If lets say I have $\displaystyle y=x^{2}$ and $\displaystyle x=2$ as the area (top view) of a shape and the height is 10 units.
How would I find the x,y and z moments of this 3d object? Also how would I find the center of mass?
If lets say I have $\displaystyle y=x^{2}$ and $\displaystyle x=2$ as the area (top view) of a shape and the height is 10 units.
How would I find the x,y and z moments of this 3d object? Also how would I find the center of mass?
The (first) moment of inertia in space is.
$\displaystyle M_{xy} = \iiint_V \delta(x,y,z)z dV$
$\displaystyle M_{yz} = \iiint_V \delta(x,y,z)xdV$
$\displaystyle M_{xz} = \iiint_V \delta(x,y,z) ydV$
Where $\displaystyle \delta(x,y,z)$ is the density of the region.

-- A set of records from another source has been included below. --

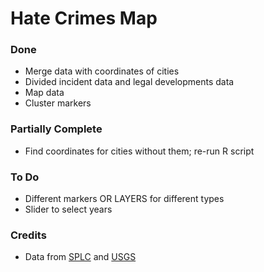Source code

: Hate Crimes Map
===============

### Done
* Merge data with coordinates of cities
* Divided incident data and legal developments data
* Map data
* Cluster markers

### Partially Complete
* Find coordinates for cities without them; re-run R script

### To Do
* Different markers OR LAYERS for different types
* Slider to select years

### Credits
* Data from [SPLC](http://www.splcenter.org/get-informed/hate-incidents) and [USGS](http://geonames.usgs.gov/domestic/download_data.htm)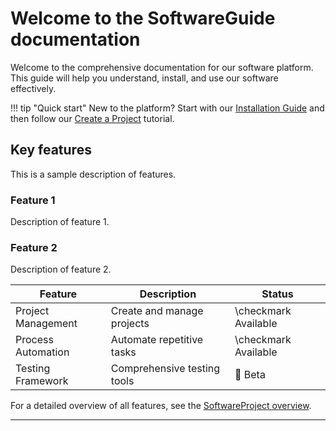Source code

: # Welcome to the SoftwareGuide documentation

Welcome to the comprehensive documentation for our software platform. This guide will help you understand, install, and use our software effectively.

!!! tip "Quick start"
    New to the platform? Start with our [Installation Guide](installation.md) and then follow our [Create a Project](usage/create-project.md) tutorial.

## Key features
This is a sample description of features.

### Feature 1
Description of feature 1.

### Feature 2
Description of feature 2.

| Feature | Description | Status |
|---------|------------|---------|
| Project Management | Create and manage projects | \checkmark Available |
| Process Automation | Automate repetitive tasks | \checkmark Available |
| Testing Framework | Comprehensive testing tools | 🚧 Beta 

For a detailed overview of all features, see the [SoftwareProject overview](overview.md).

---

no, $\displaystyle \delta (x,y,z)$ is the density function. it depends on what the question says it is. the equations you were given describe the solid over which you are integrating, not the density of the solid, we need additional conditions to find $\displaystyle \delta (x,y,z)$
also, define $\displaystyle m = \iiint_V \delta(x,y,z) dV$
the center of mass is the point $\displaystyle (\bar {x}, \bar {y}, \bar {z})$
where $\displaystyle \bar {x} = \frac {M_{yz}}{m}$, $\displaystyle \bar {y} = \frac {M_{xz}}{m}$, and $\displaystyle \bar {z} = \frac {M_{xy}}{m}$